By Connie Leinbach
The Hyde County Board of Education is looking for an Ocracoke resident to fill the school board vacancy created when islander David Tolson resigned at the June 12 board meeting on the mainland.
Tolson, who had been a school board member since 2002, said he has wanted to be off the board for a while now owing to personal reasons.
“I’ve enjoyed being on the school board since Casey was in second grade,” Tolson said about his involvement.
Since his son Casey has graduated, Tolson said it’s time for someone else to step up.
According to the State Department of Education, the board will appoint someone to fill Tolson’s remaining two-year term until the 2018 election.

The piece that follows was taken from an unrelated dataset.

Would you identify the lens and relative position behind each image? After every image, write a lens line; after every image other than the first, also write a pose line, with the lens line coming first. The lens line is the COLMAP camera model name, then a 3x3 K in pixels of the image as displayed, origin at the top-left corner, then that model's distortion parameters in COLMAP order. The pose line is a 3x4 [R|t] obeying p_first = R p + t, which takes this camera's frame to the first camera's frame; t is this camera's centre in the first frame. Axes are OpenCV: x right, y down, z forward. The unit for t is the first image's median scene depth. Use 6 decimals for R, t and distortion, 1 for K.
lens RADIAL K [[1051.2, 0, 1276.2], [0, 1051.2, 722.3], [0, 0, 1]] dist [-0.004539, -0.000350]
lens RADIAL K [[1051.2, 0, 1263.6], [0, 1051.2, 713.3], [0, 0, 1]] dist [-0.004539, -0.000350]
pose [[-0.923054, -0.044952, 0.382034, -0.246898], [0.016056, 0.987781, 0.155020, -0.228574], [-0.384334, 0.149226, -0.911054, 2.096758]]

Randy Etheridge of Engelhard, who was elected board chair at the June 12 meeting, said about the vacancy that after Dr. Randolph Latimore, school superintendent, gets back from vacation next week, they will confer with the district’s attorney about some criteria for the position and then get the word out.
Anyone who is interested in filling the term is asked to contact Etheridge at 252-542-0203.

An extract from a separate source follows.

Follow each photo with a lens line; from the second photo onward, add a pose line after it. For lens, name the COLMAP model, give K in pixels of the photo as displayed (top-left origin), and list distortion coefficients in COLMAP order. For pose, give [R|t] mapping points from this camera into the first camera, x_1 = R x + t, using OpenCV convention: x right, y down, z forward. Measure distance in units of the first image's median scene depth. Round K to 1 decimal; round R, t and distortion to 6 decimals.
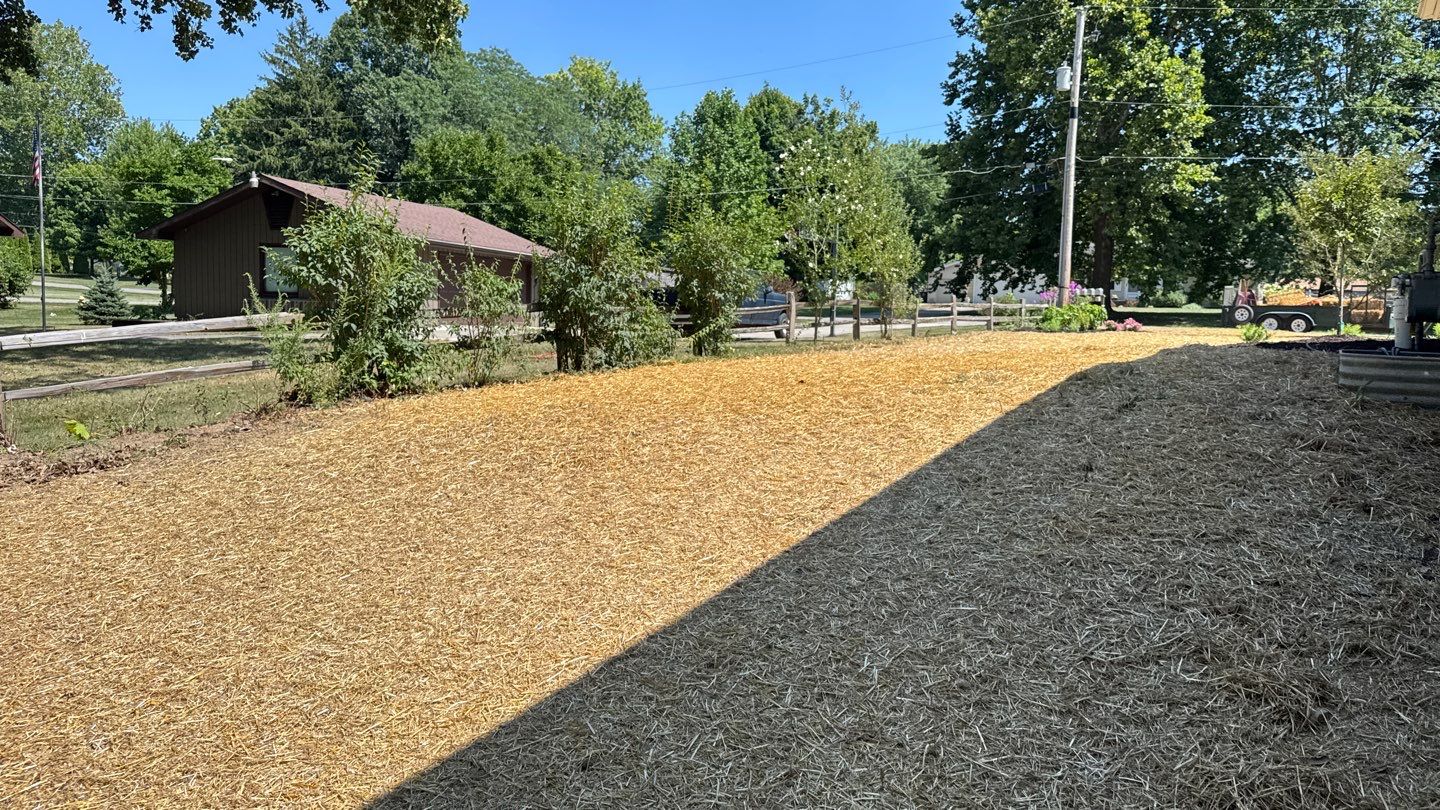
lens RADIAL K [[1028.0, 0, 735.5], [0, 1028.0, 412.7], [0, 0, 1]] dist [0.039731, -0.063330]
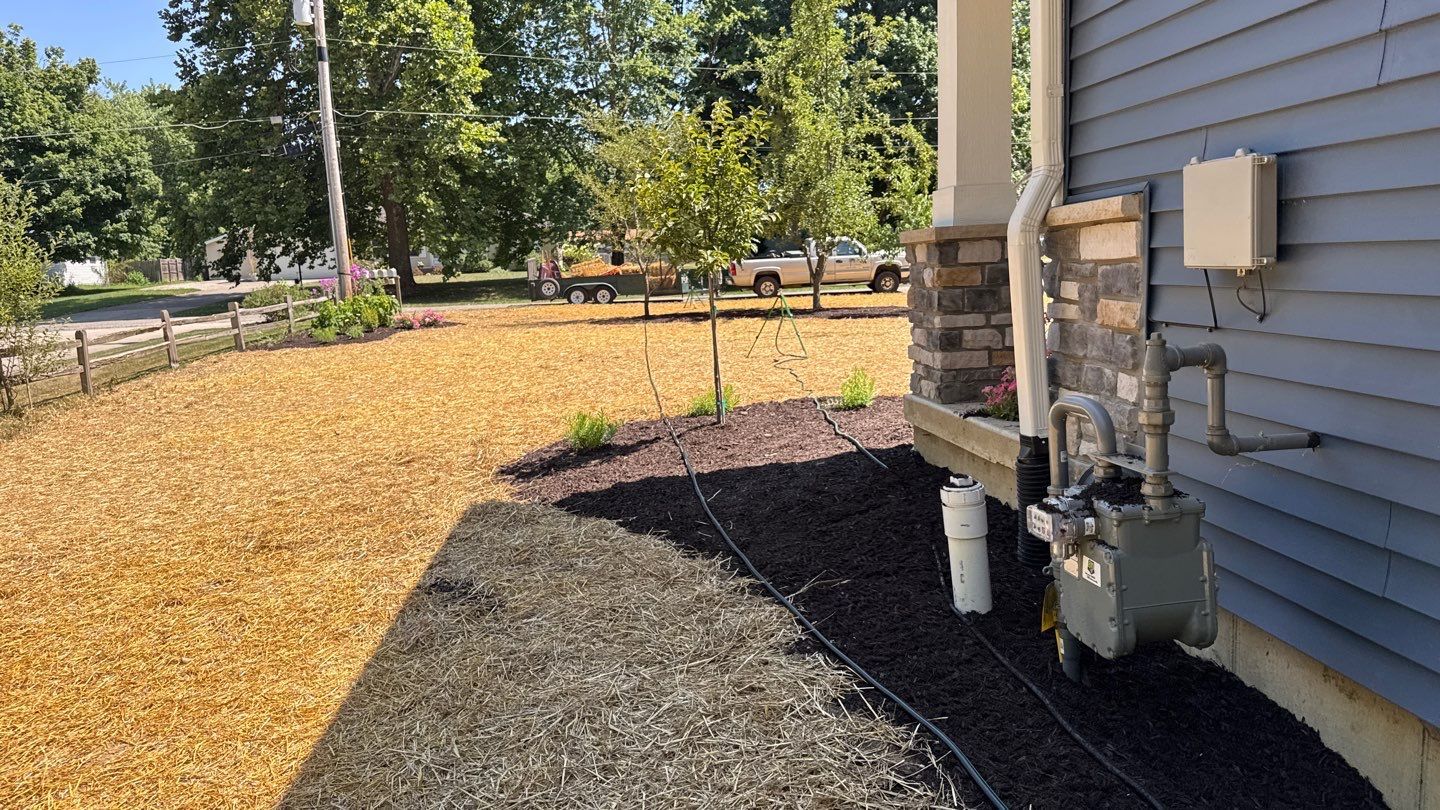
lens RADIAL K [[1028.0, 0, 735.5], [0, 1028.0, 412.7], [0, 0, 1]] dist [0.039731, -0.063330]
pose [[0.802781, -0.144664, 0.578459, 0.054644], [0.121300, 0.989458, 0.079110, -0.027592], [-0.583805, 0.006659, 0.811867, 0.113101]]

In an interview, Etheridge, who is in his second term as a school board member, said he feels it’s a great honor to serve the children of Hyde County.

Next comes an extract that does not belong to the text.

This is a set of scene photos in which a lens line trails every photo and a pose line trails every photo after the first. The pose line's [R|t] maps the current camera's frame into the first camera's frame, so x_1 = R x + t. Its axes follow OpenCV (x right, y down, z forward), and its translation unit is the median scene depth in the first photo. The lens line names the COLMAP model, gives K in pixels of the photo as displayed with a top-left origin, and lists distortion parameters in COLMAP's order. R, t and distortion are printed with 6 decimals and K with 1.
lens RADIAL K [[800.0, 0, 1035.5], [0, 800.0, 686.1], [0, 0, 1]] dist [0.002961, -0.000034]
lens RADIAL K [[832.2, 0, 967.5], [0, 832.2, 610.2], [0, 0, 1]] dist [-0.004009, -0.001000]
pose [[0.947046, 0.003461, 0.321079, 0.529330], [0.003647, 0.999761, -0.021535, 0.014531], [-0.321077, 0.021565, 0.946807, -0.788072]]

The county, which includes Ocracoke and the mainland, has two schools: Ocracoke School and the Mattamuskeet campus in Swan Quarter.
Ocracoke School is kindergarten to grade 12 and also has some online college courses. The Mattamuskeet campus includes kindergarten, high school and has an early college high school option in conjunction with Beaufort County Community College.
With early college, students go to five years of high school and graduate with an associate’s degree
“I want to make our schools the best we possibly can,” Etheridge continued. “That’s the goal. Everything else will fall in place if we take care of the children.”
As the owner of Etheridge Oil and Gas in Engelhard and the parent of two boys, ages 3 and 6, Etheridge said he is invested in the school system.
He noted that the closeness of the Ocracoke community is a major factor of students’ success. (See story here about the 2016 Ocracoke School graduates receiving more than $400,000 in higher education scholarships.)
“The involvement in the school by the Ocracoke community impacts how well the school works,” he said. “There are so many positives with that interaction. It speaks volumes about what kids can do with the support of parents.”
Whereas everything in the island village is about three minutes away, some of the kids on the mainland have an hour’s ride to school, Etheridge said.
Community support builds children’s’ confidence—a major factor of success.
“Confidence energizes kids,” he said. “With confidence, a kid can go to the next level.”
He said he wants to make sure residents get the correct information about all things in the school district and welcomes questions any time.